The two Hungarians not only played music, they were themselves the music – in every nerve – down to their fingertips.

Adelheid von Schorn on Reményi and Liszt
MÁV Symphony Orchestra

26 April 2019, 19.00-21.30

Grand Hall

MÁV Symphony Orchestra Presented by Liszt Academy

Gergely Kesselyák: Saint Margaret Mass
Gergely Kesselyák: Ave Maria
Dohnányi: Stabat Mater
Beethoven: Symphony No. 4 in B-flat major, Op. 60

Ágnes Molnár (soprano), Angelica Girls' Choir (choirmaster: Zsuzsanna Gráf)
MÁV Symphony Orchestra
Conductor: Gergely Kesselyák

We have come to expect unusual programme choices at Gergely Kesselyák concerts, which are designed to introduce audiences to lesser-known composers or more obscure works by the greats.

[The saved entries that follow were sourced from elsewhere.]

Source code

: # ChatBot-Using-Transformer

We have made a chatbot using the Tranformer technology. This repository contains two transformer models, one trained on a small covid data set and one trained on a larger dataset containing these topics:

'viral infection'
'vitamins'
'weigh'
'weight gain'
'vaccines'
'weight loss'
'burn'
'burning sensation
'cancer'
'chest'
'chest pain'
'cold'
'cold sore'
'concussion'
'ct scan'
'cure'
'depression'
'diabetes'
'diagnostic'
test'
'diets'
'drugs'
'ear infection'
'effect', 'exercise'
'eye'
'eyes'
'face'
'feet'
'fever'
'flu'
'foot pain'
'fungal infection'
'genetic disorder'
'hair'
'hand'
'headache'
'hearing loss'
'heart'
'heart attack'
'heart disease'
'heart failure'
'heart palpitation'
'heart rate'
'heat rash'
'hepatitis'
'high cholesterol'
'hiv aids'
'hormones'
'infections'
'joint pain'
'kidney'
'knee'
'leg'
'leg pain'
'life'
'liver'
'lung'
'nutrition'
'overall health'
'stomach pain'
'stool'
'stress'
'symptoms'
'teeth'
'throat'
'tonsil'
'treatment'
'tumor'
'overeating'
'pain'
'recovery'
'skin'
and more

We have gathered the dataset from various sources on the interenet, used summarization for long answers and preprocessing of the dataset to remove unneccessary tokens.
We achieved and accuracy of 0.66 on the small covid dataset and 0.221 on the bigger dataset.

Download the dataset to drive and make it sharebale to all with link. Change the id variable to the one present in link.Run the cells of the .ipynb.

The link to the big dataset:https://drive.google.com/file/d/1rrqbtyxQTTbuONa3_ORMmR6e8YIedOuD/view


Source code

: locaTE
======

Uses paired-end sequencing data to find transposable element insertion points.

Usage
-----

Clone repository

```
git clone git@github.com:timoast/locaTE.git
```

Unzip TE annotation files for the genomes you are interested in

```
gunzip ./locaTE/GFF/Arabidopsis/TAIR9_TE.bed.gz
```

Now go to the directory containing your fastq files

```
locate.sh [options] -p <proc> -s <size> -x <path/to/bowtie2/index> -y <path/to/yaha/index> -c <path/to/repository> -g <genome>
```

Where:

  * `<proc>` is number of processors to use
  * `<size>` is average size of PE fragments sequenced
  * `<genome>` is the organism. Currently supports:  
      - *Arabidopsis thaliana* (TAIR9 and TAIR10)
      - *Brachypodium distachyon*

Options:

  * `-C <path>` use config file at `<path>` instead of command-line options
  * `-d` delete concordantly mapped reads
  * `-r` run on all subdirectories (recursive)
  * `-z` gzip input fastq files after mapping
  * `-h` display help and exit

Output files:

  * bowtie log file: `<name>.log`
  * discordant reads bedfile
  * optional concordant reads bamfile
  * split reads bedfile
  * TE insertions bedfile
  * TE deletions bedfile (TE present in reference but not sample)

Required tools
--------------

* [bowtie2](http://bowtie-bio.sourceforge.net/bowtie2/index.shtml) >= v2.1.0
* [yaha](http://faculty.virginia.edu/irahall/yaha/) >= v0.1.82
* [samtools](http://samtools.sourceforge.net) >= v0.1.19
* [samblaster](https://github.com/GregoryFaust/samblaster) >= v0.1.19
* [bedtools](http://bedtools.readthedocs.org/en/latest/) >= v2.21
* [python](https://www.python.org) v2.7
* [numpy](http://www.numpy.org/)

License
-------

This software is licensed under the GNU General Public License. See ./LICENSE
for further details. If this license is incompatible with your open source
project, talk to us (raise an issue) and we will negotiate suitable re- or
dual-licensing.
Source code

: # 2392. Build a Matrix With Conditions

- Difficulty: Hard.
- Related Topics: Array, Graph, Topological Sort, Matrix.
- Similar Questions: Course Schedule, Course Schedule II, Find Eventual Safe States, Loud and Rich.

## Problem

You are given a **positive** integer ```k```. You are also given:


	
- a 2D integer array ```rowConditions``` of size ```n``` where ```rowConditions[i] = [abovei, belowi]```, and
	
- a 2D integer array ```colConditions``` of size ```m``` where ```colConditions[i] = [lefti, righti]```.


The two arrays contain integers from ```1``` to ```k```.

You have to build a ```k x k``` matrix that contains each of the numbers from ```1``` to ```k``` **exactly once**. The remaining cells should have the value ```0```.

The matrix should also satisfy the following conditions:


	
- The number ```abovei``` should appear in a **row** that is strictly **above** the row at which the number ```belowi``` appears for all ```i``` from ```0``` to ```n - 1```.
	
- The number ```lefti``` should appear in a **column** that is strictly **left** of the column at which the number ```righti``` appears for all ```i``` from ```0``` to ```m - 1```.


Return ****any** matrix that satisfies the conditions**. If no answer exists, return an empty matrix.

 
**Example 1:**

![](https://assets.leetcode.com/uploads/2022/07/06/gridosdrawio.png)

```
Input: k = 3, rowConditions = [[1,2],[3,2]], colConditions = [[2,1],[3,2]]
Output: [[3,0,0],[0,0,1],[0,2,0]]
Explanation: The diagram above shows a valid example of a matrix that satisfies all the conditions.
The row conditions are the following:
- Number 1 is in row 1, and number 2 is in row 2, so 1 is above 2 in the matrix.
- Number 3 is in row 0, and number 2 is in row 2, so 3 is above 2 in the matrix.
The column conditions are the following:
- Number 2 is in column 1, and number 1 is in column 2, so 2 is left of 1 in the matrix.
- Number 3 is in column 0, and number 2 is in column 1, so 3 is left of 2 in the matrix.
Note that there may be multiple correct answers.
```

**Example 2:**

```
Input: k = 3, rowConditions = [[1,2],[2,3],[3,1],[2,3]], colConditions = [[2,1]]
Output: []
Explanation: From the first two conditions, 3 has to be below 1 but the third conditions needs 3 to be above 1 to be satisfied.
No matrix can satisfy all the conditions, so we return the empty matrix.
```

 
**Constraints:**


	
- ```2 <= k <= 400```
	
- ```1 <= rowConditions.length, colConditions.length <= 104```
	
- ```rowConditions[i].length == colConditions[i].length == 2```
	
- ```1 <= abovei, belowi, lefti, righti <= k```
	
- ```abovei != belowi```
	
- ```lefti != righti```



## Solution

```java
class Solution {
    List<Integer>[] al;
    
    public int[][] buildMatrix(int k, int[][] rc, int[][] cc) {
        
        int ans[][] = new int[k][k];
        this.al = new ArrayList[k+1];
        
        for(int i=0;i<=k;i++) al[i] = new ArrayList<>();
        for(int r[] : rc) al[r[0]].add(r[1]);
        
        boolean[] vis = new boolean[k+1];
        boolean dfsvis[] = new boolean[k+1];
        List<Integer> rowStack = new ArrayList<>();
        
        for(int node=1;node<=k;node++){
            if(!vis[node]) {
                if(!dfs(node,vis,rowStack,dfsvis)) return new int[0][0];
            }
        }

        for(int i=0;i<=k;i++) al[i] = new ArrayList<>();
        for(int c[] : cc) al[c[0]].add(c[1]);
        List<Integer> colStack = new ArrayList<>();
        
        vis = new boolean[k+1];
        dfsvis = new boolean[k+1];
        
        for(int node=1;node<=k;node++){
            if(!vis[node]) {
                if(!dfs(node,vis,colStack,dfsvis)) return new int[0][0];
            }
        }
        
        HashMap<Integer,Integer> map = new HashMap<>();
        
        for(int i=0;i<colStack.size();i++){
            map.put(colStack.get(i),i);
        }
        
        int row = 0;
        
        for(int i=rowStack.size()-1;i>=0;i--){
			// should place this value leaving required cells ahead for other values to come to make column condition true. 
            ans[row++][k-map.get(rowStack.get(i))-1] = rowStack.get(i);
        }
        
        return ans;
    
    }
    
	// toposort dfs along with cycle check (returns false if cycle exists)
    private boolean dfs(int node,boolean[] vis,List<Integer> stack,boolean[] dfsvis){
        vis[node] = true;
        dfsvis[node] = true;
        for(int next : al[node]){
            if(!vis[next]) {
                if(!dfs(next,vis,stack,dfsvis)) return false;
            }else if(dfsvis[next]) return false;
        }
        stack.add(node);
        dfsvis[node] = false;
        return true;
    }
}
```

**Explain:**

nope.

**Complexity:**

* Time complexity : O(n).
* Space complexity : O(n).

The first surprise this evening is his own introduction as a composer, what’s more, with religious works. At the beginning of his career, even before his studies as conductor, he wrote two oratorios, three masses and an Ave Maria. St Margaret Mass was written for liturgical purposes for the Church of St Margaret on Villányi Road; the inspiration for the piece was sparked by the sound of a female choir merging with an orchestra. There is yet another rarity on show in the form of Ernő Dohnányi’s Stabat Mater, composed for a schoolboys’ choir in 1952 during his years of emigration in America, although at its premiere it was performed by a women’s choir. Many composers have written music to the text of this ancient church hymn which describes the pain of Christ’s mother as she stood in front of the Cross, the best known being the earliest, by Pergolesi, to which Dohnányi clearly refers in his work. The outstanding Angelica Girls’ Choir take the lead part in this concert. To ensure that the orchestra’s part is not restricted to choral accompaniment alone, we end with Beethoven’s most lively Symphony No. 4, in which it is easy to discern the great composer’s humour.